In conjunction with the replacement of the 2014 Registration Statement, during the year ended December 31, 2017, we wrote off approximately $46,000 of unallocated costs associated with the initial filing of the 2014 Registration Statement. These costs were written off to professional fees and stockholder-related expenses, both of which are included in General and administrative expenses on our accompanying Consolidated Statement of Operations.
2017 Equity Issuances
Secondary Offerings
In March 2017, we completed a public offering of 1,825,749 shares (including 145,749 shares issued as a result of the underwriters exercising their over-allotment option) of our common stock at a public offering price of $11.35 per share. This issuance resulted in gross proceeds of approximately $20.7 million and net proceeds, after deducting underwriting discounts and offering expenses borne by us, of approximately $19.6 million.
In September 2017, we completed a public offering of 1,150,000 shares (including 150,000 shares issued as a result of the underwriters simultaneously exercising their over-allotment option) of our common stock at a public offering price of $12.25 per share. This issuance resulted in gross proceeds of approximately $14.1 million and net proceeds, after deducting underwriting discounts and offering expenses borne by us, of approximately $13.4 million.
All offering proceeds were used to repay existing indebtedness (which, in turn, was used to fund farmland acquisitions) and for other general corporate purposes.

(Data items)
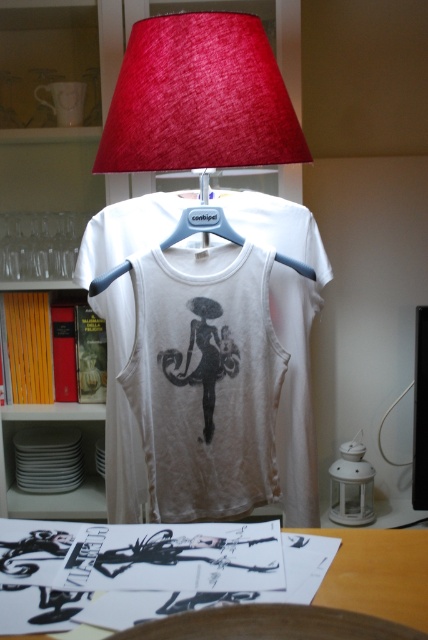
Question: Where is white cotton tank top at center located in relation to white matte lantern at lower right in the image?

Choices:
 (A) above
 (B) below

Answer: (A)

Question: Which of the following is the farthest from the observer?

Choices:
 (A) (249, 256)
 (B) (335, 516)

Answer: (B)

Question: Which object appears closest to the camera in this image?

Choices:
 (A) yellow wood bookshelf at upper left
 (B) textured red lampshade at upper center
 (C) wooden table at lower center
 (D) blue plastic hanger at center

Answer: (C)

Question: Observing the image, what is the correct spatial positioning of white cotton tank top at center in reference to white matte lantern at lower right?

Choices:
 (A) right
 (B) left

Answer: (B)

Question: Is the position of wooden table at lower center more distant than that of blue plastic hanger at center?

Choices:
 (A) no
 (B) yes

Answer: (A)

Question: Which object is the closest to the yellow wood bookshelf at upper left?

Choices:
 (A) wooden table at lower center
 (B) blue plastic hanger at center
 (C) white matte lantern at lower right
 (D) textured red lampshade at upper center

Answer: (D)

* [YOUR TASKS]:
(A) According to the passage on 2017 equity issuances, what was the public offering price per share in the September 2017 offering?
(B) Please continue the passage on 2017 equity issuances from where it stops.

* [TASK ANSWERS]:
(A) $12.25 per share.

(B)
At-the-Market Program
On August 7, 2015, we entered into equity distribution agreements (commonly referred to as “at-the-market agreements” or our “Sales Agreements”) with Cantor Fitzgerald & Co. and Ladenburg Thalmann & Co., Inc. (each a “Sales Agent”), under which we may issue and sell, from time to time and through the Sales Agents, shares of our common stock having an aggregate offering price of up to $30.0 million (the “ATM Program”). During the year ended December 31, 2017, we issued and sold 544,075 shares of our common stock at an average sales price of $13.04 per share under the ATM Program for gross proceeds of approximately $7.1 million and net proceeds of approximately $7.0 million. Through December 31, 2017, we have issued and sold a total of 608,636 shares of our common stock at an average sales price of $12.75 per share for gross proceeds of approximately $7.8 million and net proceeds of approximately $7.6 million. See Note 11, “Subsequent Events,” for shares of common stock issued and sold under the ATM Program subsequent to December 31, 2017.
On April 13, 2017, we amended each of the Sales Agreements to reference the new 2017 Registration Statement. All other material terms of the Sales Agreements remained unchanged.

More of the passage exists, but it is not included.